-->

Will Supply Chain or Finance Drive Your CRM?

A version of this article first appeared in Computers & Finance, a magazine published 10 times a year in London by TBC Research. Through its comprehensive portfolio of magazines, events and research, TBC Research is dedicated to helping senior business professionals make more informed technology decisions.

Which is the most important job? Global head of finance, a position requiring front-line strategic input, heavyweight analytical skills, numerous fiscal and governance duties and the ability to say no in 32 different languages? Or head of logistics, a role combining superb operational and firefighting skills with mathematical agility, strong powers of persuasion, high-level IT skills and the ability to drive a 32-ton truck?

Usually, the answer is finance. Thanks to its unique relationship with investors and its ability to provide multiple interpretations of the same numbers, in most organizations the head of finance forms an inner sanctum with the chief executive, chairman and any customer-facing director lucky enough to have made it to the status of "heavyweight". Outside of the top distribution operations, meanwhile, logistics and the supply chain team have tended to be looked down upon, with the assumption that good finance directors must be free to think, analyze and strategize.

__Information__.
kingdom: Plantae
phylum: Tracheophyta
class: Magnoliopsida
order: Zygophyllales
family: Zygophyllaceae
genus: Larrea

__Task directions__.
Repeat word for word everything from "A version of" down to "a 32-ton truck?" in the article above on supply chain and finance.

__Output of the exercise__.
A version of this article first appeared in Computers & Finance, a magazine published 10 times a year in London by TBC Research. Through its comprehensive portfolio of magazines, events and research, TBC Research is dedicated to helping senior business professionals make more informed technology decisions.

Which is the most important job? Global head of finance, a position requiring front-line strategic input, heavyweight analytical skills, numerous fiscal and governance duties and the ability to say no in 32 different languages? Or head of logistics, a role combining superb operational and firefighting skills with mathematical agility, strong powers of persuasion, high-level IT skills and the ability to drive a 32-ton truck?